We know that reliable information guides decisions and saves money, which is why, thanks to improvements in technology and the IoT, data is a crucial tool in asset management.
In the world of infrastructure, it’s essential to know what assets we have and where they are and in what condition. Maintaining this knowledge is a core responsibility of good stewardship, and our asset inventories and spatial systems should already provide much of this information.
However, infrastructure assets change over time, which means that tracking their performance is another critical aspect of asset management. Using real-time data to optimise processes and track asset performance will strengthen decision-making and assist in managing risk.
We live in changing times, and the way we monitor assets also needs to change. While physical inspection will always play an essential role in infrastructure management, the use of technology and the gathering of asset performance metrics to monitor asset degradation, identify usage patterns and warn of potential failure will become increasingly common in the future.
The IoT and data analytics are powerful tools for asset managers seeking to achieve these aims. Take one aspect of asset management as an example – bridge maintenance. In this field, the consequences of poor asset management can be tragic, such as the collapse of the Morandi Bridge in the Italian city of Genoa. The 1182-metre-long cable-stayed bridge was one of the longest concrete bridges in the world when it was built in 1967, spanning the Polcevera valley, a river, a railway depot, densely populated residential areas and several large factories below. A 210-metre section of the bridge collapsed during a fierce storm with heavy rain in August 2018, claiming 43 lives and leaving 600 people homeless. Two years on, in the absence of any hard evidence, authorities still don’t know why the bridge collapsed.
Employing bridge monitoring systems
Asset tracking and the data it generates can help avoid catastrophes like the Morandi Bridge collapse. The maintenance of ageing bridge infrastructure is a major issue in Australia, where around 70 per cent of our bridges are more than 50 years old. The best known of them is, of course, the Sydney Harbour Bridge, a steel through arch bridge constructed in 1932.
Maintenance of the heritage-listed 1,149-metre bridge is famously protracted. Six million hand-driven rivets need to be monitored and all 485,000 square metres of the bridge’s exposed steel must be regularly painted to prevent oxidisation and rust, each coat taking 30,000 litres of paint. Historically, workers have ascended gantries, climbed through tunnels and abseiled below deck to carry out precarious visual inspections for damage.
In 2014, CSIRO’s Data61 team installed a system of 2,400 smart sensors across the bridge to capture vibration data, which allows maintenance crews to monitor the bridge’s performance in real-time. A defect or a crack will change the frequency of vibration; when the sensors detect vibrations outside of the normal range, the system sends out automatic alerts. This automated system and the wealth of data it generates will become even more critical to maintaining the bridge and extending its life as the climate changes, particularly as traffic volume inevitably increases.

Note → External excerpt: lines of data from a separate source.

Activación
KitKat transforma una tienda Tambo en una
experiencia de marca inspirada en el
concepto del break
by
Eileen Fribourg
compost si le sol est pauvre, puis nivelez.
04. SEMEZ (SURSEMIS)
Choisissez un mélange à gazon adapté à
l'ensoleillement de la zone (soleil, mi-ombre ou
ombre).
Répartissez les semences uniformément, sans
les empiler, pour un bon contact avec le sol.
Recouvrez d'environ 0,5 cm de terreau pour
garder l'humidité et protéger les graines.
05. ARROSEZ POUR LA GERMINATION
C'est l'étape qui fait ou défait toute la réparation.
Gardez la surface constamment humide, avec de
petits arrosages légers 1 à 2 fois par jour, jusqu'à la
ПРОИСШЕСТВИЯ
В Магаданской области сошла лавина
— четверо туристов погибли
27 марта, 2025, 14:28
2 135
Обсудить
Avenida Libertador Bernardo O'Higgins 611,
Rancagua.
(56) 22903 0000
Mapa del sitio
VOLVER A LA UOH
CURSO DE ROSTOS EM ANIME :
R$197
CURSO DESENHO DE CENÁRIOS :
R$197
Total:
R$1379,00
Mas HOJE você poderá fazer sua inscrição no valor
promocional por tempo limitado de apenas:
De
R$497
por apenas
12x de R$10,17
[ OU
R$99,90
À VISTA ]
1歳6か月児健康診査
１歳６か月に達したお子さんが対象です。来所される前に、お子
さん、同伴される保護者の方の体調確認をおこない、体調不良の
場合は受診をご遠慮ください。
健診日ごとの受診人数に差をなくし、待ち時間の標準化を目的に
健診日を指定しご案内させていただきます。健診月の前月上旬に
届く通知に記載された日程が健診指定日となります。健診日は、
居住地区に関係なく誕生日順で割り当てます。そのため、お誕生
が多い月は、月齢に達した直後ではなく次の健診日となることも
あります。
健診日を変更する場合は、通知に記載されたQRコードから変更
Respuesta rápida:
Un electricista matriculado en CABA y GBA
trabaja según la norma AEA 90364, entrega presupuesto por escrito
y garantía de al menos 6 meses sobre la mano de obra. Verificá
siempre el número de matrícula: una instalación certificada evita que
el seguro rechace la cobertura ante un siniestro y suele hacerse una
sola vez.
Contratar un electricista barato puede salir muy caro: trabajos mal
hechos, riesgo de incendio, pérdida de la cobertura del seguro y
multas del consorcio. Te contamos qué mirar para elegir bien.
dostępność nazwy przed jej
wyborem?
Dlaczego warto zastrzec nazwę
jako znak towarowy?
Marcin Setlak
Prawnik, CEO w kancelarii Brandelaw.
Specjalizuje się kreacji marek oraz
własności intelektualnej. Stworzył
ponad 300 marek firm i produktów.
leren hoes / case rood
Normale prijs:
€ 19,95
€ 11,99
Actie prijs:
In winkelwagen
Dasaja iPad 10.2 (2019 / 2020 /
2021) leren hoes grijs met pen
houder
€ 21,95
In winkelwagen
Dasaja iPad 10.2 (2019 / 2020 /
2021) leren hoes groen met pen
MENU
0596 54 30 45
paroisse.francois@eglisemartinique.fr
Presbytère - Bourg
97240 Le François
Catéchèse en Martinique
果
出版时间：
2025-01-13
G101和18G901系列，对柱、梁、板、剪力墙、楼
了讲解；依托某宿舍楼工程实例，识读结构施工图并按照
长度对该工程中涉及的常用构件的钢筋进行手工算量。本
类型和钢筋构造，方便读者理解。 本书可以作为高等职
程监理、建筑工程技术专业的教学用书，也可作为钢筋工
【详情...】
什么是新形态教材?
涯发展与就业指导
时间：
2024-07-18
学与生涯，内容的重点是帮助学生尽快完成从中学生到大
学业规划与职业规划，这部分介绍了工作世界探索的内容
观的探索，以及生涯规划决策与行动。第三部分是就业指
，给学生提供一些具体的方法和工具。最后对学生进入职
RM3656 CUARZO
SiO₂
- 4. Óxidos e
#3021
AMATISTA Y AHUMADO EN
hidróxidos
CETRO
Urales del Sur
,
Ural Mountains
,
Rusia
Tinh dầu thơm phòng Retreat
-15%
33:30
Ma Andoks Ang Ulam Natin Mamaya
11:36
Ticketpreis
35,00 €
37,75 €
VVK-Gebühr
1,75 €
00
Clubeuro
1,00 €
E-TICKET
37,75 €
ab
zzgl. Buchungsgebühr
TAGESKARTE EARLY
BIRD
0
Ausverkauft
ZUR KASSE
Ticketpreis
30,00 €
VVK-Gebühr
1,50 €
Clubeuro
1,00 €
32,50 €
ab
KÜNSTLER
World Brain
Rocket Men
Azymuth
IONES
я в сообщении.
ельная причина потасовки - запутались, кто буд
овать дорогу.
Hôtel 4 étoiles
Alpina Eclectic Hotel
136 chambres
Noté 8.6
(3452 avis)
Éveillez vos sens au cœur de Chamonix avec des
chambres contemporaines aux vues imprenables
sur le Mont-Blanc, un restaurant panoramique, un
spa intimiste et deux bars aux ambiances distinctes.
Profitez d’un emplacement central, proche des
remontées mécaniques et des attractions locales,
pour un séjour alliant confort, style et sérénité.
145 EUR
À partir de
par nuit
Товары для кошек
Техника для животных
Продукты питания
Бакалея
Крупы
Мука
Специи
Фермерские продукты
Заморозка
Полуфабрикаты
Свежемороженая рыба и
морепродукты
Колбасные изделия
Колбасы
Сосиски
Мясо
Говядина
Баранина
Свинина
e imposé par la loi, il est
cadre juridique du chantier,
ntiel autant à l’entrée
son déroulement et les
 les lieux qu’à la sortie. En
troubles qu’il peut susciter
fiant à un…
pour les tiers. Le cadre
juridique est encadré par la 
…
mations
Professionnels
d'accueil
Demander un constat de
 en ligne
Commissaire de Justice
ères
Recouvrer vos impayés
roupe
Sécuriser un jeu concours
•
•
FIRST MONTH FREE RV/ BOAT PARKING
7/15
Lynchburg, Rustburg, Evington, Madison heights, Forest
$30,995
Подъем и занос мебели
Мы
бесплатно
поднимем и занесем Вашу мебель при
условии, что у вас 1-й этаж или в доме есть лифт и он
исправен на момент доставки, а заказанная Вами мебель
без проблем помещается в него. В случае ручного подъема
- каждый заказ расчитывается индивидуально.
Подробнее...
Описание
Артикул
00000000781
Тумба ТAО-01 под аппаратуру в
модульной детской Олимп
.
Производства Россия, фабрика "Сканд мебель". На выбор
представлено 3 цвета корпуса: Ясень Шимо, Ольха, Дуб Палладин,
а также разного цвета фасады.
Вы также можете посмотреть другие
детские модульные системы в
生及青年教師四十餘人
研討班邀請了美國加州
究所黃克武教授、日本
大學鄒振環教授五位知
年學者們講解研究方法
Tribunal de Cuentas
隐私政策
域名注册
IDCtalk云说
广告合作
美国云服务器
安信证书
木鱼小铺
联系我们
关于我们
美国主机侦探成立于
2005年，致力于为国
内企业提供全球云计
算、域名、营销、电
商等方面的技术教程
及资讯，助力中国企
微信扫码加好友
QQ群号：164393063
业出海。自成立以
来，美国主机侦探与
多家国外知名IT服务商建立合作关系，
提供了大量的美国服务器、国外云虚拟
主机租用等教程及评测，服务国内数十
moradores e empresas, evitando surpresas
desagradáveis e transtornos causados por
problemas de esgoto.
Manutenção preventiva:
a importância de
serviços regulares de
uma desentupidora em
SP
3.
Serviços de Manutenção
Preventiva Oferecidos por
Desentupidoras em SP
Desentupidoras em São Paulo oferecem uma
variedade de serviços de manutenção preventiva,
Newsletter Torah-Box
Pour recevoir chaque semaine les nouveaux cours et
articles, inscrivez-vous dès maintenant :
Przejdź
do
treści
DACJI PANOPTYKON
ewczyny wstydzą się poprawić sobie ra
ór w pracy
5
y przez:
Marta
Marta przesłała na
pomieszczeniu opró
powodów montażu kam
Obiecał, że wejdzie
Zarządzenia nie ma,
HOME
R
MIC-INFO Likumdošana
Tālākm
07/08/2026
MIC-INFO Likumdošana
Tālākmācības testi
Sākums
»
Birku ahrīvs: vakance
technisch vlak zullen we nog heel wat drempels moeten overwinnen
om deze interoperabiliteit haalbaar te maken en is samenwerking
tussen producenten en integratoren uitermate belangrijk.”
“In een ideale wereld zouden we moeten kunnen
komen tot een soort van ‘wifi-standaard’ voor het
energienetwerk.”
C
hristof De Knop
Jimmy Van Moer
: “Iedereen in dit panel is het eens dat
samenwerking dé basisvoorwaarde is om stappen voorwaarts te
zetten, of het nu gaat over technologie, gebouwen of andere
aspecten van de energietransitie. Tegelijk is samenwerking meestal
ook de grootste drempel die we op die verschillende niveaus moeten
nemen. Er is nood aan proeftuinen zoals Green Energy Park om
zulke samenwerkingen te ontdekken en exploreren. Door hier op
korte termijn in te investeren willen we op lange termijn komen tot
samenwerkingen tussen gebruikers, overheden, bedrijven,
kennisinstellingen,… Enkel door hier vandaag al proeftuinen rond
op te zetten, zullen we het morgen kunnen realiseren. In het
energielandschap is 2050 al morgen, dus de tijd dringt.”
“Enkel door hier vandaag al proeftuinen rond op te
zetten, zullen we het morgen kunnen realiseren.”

Asset management systems and local government
Overseas, data gathered by IoT sensors embedded in roads and bridges has been used to model potential outcomes in the event of high wind loading and earthquakes. Sensors can also measure traffic volume, temperature changes and weather conditions to improve road safety. In a future where self-driving vehicles become the norm, inbuilt road sensors will be a critical component of the road network.
ALGA’s 2018 National State of the Assets: Road and Community Infrastructure report shows that the adoption of asset-management plans among local government is declining – a trend that needs to reverse if assets are to be managed effectively over their long lifecycles. Thanks to sensor technology, the IoT and analytics, data is an increasingly cheap and accessible resource, which we can use to supercharge asset management in an era of increasing budgetary constraints.